• **What the task asks**: Count every line below in which "histopathology" occurs, then give only the count.

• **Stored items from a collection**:
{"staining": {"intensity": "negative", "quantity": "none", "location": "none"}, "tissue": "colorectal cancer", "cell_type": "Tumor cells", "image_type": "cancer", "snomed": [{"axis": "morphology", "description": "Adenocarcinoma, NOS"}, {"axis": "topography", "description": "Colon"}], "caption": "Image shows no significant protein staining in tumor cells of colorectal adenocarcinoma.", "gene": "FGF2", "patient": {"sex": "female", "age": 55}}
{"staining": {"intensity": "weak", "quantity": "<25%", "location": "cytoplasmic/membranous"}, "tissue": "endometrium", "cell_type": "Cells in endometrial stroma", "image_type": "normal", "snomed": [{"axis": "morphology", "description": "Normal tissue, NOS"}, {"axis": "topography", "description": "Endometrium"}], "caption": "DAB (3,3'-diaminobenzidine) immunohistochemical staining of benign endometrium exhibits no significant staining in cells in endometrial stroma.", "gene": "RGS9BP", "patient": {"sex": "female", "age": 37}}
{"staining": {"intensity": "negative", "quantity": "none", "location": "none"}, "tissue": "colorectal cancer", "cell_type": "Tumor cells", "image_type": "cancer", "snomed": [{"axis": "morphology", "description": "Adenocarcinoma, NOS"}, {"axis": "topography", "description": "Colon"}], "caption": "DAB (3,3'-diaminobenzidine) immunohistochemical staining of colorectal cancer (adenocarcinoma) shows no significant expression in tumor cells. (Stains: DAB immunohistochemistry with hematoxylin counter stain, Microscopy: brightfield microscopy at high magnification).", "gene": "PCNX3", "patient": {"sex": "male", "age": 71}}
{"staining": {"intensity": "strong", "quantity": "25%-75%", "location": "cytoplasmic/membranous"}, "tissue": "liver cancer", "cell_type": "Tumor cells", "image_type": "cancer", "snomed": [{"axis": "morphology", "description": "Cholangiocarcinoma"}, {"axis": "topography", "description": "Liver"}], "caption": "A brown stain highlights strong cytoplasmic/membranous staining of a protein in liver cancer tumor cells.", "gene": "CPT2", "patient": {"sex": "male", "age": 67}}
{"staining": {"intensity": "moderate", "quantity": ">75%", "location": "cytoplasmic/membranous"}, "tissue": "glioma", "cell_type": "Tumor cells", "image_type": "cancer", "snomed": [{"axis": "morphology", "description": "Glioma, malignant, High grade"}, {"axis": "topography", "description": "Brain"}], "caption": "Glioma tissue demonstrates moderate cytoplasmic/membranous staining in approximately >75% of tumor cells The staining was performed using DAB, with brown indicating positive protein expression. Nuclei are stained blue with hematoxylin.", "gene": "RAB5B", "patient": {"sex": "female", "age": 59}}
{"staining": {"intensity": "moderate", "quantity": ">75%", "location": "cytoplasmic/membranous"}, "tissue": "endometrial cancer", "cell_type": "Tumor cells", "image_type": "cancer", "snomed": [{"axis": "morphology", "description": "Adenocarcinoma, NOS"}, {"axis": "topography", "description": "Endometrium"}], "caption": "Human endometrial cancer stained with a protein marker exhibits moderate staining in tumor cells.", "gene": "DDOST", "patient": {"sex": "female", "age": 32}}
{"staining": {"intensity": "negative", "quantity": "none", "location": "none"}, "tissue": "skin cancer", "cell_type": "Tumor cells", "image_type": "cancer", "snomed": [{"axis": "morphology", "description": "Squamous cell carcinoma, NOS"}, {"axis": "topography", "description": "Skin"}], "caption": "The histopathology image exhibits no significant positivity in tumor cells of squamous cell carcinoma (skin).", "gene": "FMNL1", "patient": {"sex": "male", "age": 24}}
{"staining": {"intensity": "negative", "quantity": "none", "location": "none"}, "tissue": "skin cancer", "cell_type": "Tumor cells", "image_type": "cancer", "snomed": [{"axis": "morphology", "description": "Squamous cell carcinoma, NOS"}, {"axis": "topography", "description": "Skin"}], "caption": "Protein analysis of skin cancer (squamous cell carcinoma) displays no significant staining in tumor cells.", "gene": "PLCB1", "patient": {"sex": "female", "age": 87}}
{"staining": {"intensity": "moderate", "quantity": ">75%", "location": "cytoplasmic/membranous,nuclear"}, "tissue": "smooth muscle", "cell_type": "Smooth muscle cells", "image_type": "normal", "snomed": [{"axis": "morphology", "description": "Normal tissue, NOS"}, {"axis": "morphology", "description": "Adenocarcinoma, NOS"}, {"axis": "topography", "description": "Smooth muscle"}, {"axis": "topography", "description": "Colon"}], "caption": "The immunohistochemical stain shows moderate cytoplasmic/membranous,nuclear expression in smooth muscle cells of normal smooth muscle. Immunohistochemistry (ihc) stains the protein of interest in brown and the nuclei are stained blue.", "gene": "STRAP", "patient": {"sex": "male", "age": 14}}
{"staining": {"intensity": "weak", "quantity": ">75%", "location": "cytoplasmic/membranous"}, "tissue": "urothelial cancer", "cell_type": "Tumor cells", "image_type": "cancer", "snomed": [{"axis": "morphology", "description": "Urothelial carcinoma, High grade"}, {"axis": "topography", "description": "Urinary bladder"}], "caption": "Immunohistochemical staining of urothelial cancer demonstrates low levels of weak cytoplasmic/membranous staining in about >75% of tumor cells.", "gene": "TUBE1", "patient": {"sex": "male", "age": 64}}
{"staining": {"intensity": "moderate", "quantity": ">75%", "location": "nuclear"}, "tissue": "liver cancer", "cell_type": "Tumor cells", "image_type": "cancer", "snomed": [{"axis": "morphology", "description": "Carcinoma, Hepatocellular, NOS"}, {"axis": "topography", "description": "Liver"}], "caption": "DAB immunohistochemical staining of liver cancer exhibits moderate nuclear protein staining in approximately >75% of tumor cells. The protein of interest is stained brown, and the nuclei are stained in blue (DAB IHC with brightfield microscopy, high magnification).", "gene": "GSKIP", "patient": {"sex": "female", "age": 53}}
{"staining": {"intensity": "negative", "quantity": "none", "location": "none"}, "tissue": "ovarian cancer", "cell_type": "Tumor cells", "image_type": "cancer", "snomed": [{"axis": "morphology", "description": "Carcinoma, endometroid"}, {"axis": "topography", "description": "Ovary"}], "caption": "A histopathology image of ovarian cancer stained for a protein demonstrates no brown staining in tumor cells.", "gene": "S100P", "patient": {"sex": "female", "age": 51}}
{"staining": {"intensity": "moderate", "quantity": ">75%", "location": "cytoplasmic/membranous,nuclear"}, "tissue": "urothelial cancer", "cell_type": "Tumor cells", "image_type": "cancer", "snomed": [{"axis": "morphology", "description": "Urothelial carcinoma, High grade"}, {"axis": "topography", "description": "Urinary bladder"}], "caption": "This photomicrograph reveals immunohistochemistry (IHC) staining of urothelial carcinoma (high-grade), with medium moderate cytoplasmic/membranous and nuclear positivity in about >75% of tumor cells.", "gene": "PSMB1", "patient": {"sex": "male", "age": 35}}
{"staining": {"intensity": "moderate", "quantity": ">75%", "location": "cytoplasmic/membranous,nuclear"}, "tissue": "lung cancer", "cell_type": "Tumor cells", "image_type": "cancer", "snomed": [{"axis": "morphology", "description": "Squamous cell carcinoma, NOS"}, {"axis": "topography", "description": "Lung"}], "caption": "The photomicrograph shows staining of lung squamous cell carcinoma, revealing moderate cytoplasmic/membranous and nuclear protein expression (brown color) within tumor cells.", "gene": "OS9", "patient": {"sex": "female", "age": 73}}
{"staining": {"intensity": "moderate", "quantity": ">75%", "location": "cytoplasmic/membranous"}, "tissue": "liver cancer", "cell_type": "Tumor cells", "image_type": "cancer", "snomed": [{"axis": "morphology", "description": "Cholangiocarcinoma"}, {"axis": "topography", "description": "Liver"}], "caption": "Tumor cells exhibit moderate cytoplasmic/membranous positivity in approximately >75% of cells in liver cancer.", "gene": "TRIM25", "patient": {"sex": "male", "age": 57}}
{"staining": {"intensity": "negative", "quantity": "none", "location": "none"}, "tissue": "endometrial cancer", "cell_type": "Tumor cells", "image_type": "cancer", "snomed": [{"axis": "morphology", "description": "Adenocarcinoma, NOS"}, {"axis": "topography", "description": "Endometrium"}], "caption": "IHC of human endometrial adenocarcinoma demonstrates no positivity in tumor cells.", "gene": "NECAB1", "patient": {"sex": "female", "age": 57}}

• **Solution for this task**: 2